Thursday, 10 September 2026
BREAKING
DUNIA

AS Tahan Diri Tanggapi Sanksi Inggris ke Tepi Barat, Ada Apa?

Oleh Rini Widiyarti September 10, 2026 56 minutes lalu 0 komentar

Amerika Serikat menunjukkan respons yang terkesan tertahan terhadap langkah Inggris yang menjatuhkan sanksi terhadap individu-individu di Tepi Barat. Sikap ini diduga mencerminkan kekecewaan yang membara di Washington terhadap pemerintah Israel terkait isu Palestina.

Inggris sendiri secara tegas menuding pemerintah Israel telah menutup mata terhadap apa yang mereka sebut sebagai “pembersihan etnis” terhadap warga Palestina oleh para pemukim ilegal. Tuduhan ini menjadi dasar utama Inggris dalam mengambil langkah sanksi tersebut.

Meskipun demikian, reaksi dari Washington terbilang minim. Hal ini menimbulkan pertanyaan tentang dinamika hubungan AS-Israel yang mungkin sedang mengalami gesekan internal. Juru bicara Kementerian Luar Negeri AS, Matthew Miller, dalam sebuah pernyataan tertulis, hanya menyatakan bahwa AS “meninjau” situasi tersebut dan “terus berkomunikasi dengan para sekutu kami, termasuk Inggris.” Ia juga menambahkan, “Kami memiliki kekhawatiran tentang kekerasan di Tepi Barat.” Pernyataan ini, meskipun mengakui adanya kekerasan, tidak secara eksplisit mendukung atau mengutuk sanksi Inggris.

Langkah Inggris ini merupakan yang pertama kalinya dilakukan oleh negara Barat terhadap individu yang dituduh melakukan kekerasan terhadap warga Palestina di Tepi Barat. Kementeriaan Luar Negeri Inggris mengumumkan sanksi terhadap empat orang Israel, yang dituduh bertanggung jawab atas kekerasan terhadap warga Palestina. Keempat individu ini dilarang masuk ke Inggris dan aset mereka di Inggris akan dibekukan.

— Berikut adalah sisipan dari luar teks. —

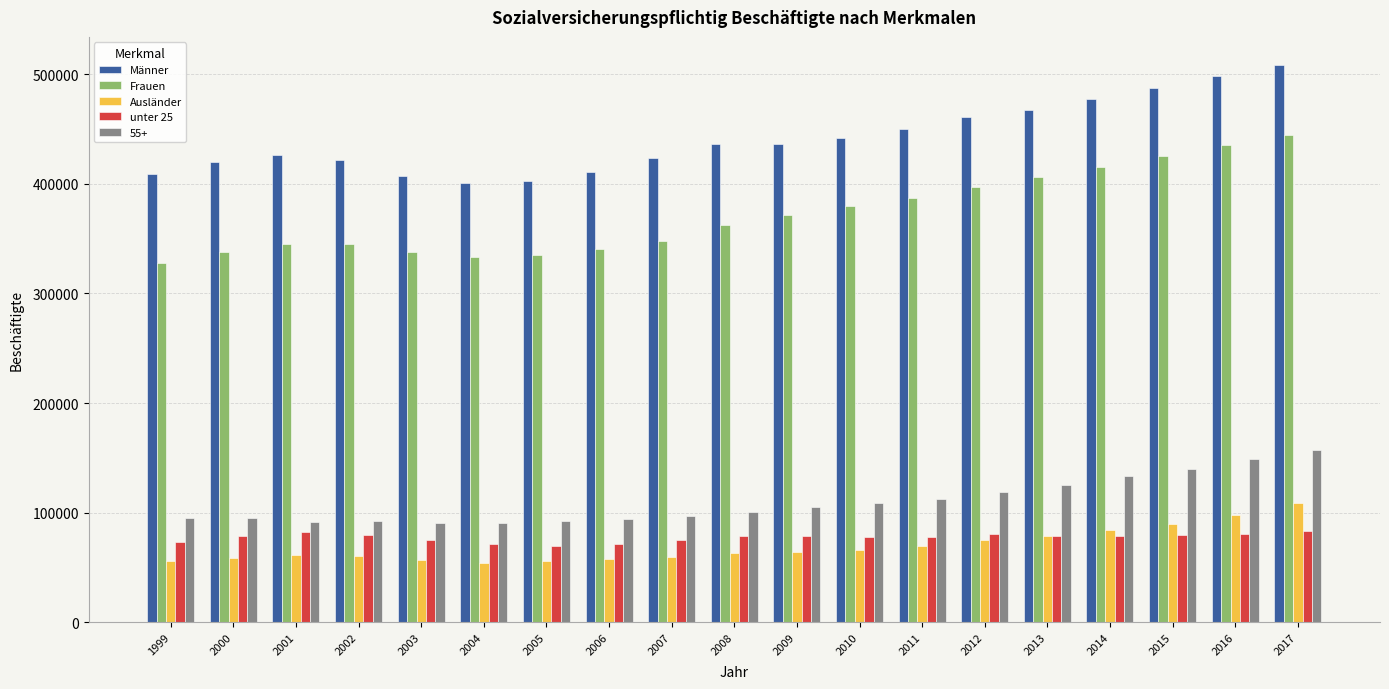

What is the average value of the 55+ series?

109895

Sumber-sumber yang dekat dengan pemerintah AS mengungkapkan bahwa ada rasa frustrasi yang mendalam di kalangan pejabat AS terhadap kebijakan Israel di Tepi Barat. Kebijakan tersebut dianggap semakin memperburuk situasi kemanusiaan dan menghambat prospek solusi dua negara. Namun, AS, sebagai sekutu utama Israel, menghadapi dilema dalam menyikapi isu ini secara terbuka, terutama mengingat koalisi politik domestik yang sensitif.

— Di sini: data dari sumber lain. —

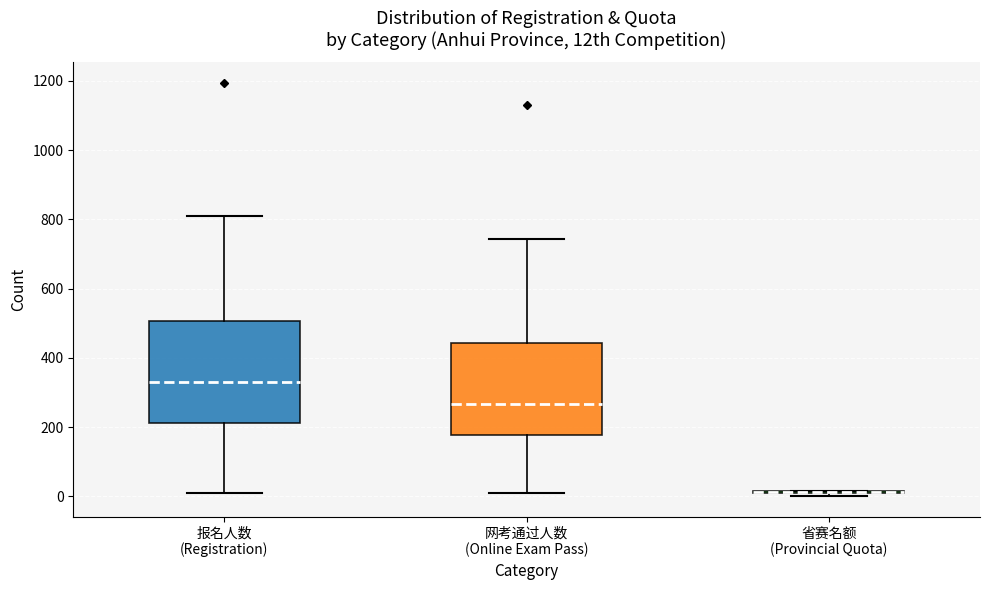

Where does the upper whisker of the box for 报名人数 (Registration) end on the y-axis? The values are not printed on the chart, so give them approximately, as read against the axis.

800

Meskipun AS belum secara resmi mengomentari sanksi Inggris, para pengamat menilai bahwa respons yang hati-hati ini bisa menjadi sinyal bahwa Washington sedang mencari cara untuk memberikan tekanan yang lebih efektif kepada Israel tanpa merusak hubungan diplomatik secara permanen. Komunikasi yang “terus berlangsung” dengan Inggris, seperti yang diungkapkan Miller, bisa jadi merupakan bagian dari upaya koordinasi untuk mencari solusi bersama, atau setidaknya untuk menunjukkan solidaritas dalam menghadapi isu kemanusiaan yang semakin memprihatinkan.